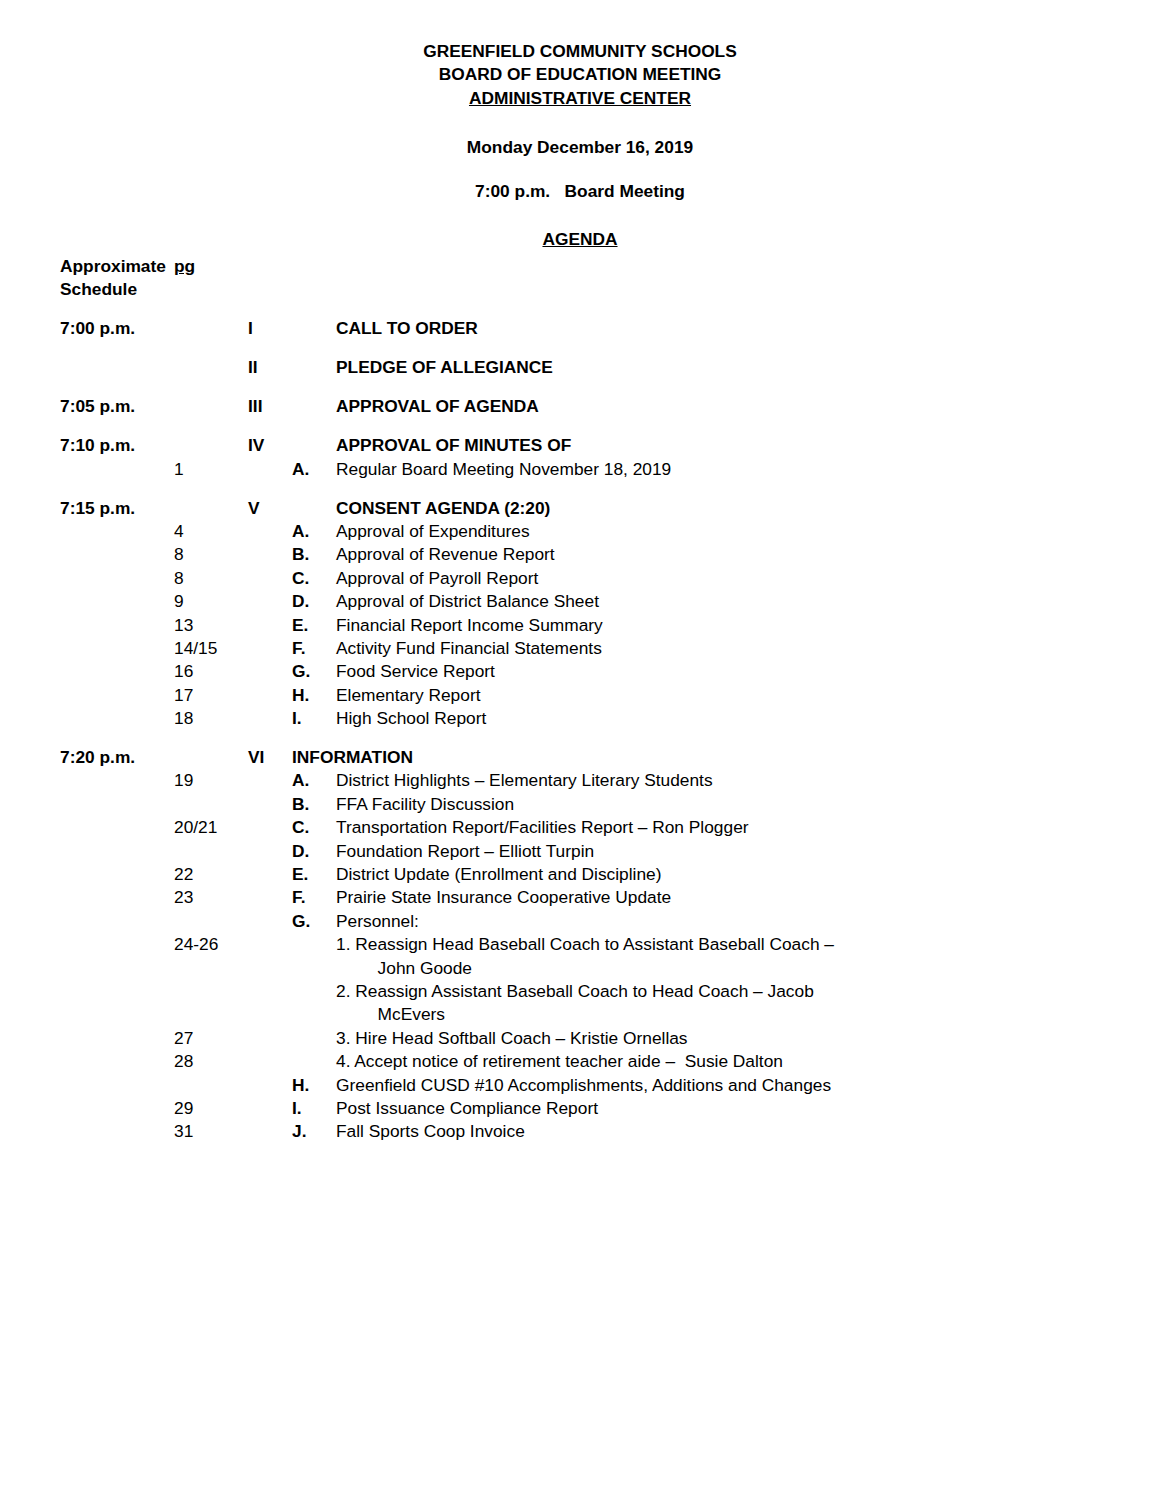GREENFIELD COMMUNITY SCHOOLS
BOARD OF EDUCATION MEETING
ADMINISTRATIVE CENTER
Monday December 16, 2019
7:00 p.m. Board Meeting
AGENDA
| Approximate Schedule | pg | | | |
| 7:00 p.m. | | I | | CALL TO ORDER |
| | | II | | PLEDGE OF ALLEGIANCE |
| 7:05 p.m. | | III | | APPROVAL OF AGENDA |
| 7:10 p.m. | | IV | | APPROVAL OF MINUTES OF |
| | 1 | | A. | Regular Board Meeting November 18, 2019 |
| 7:15 p.m. | | V | | CONSENT AGENDA (2:20) |
| | 4 | | A. | Approval of Expenditures |
| | 8 | | B. | Approval of Revenue Report |
| | 8 | | C. | Approval of Payroll Report |
| | 9 | | D. | Approval of District Balance Sheet |
| | 13 | | E. | Financial Report Income Summary |
| | 14/15 | | F. | Activity Fund Financial Statements |
| | 16 | | G. | Food Service Report |
| | 17 | | H. | Elementary Report |
| | 18 | | I. | High School Report |
| 7:20 p.m. | | VI | INFORMATION |
| | 19 | | A. | District Highlights – Elementary Literary Students |
| | | | B. | FFA Facility Discussion |
| | 20/21 | | C. | Transportation Report/Facilities Report – Ron Plogger |
| | | | D. | Foundation Report – Elliott Turpin |
| | 22 | | E. | District Update (Enrollment and Discipline) |
| | 23 | | F. | Prairie State Insurance Cooperative Update |
| | | | G. | Personnel: |
| | 24-26 | | | 1. Reassign Head Baseball Coach to Assistant Baseball Coach – John Goode |
| | | | | 2. Reassign Assistant Baseball Coach to Head Coach – Jacob McEvers |
| | 27 | | | 3. Hire Head Softball Coach – Kristie Ornellas |
| | 28 | | | 4. Accept notice of retirement teacher aide – Susie Dalton |
| | | | H. | Greenfield CUSD #10 Accomplishments, Additions and Changes |
| | 29 | | I. | Post Issuance Compliance Report |
| | 31 | | J. | Fall Sports Coop Invoice |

-----

**Assignment**. The result should consist solely of the lines from the one that contains "Kristie Ornellas |" to the last line of the records above, reproduced exactly.

**Response**.
| | 27 | | | 3. Hire Head Softball Coach – Kristie Ornellas |
| | 28 | | | 4. Accept notice of retirement teacher aide – Susie Dalton |
| | | | H. | Greenfield CUSD #10 Accomplishments, Additions and Changes |
| | 29 | | I. | Post Issuance Compliance Report |
| | 31 | | J. | Fall Sports Coop Invoice |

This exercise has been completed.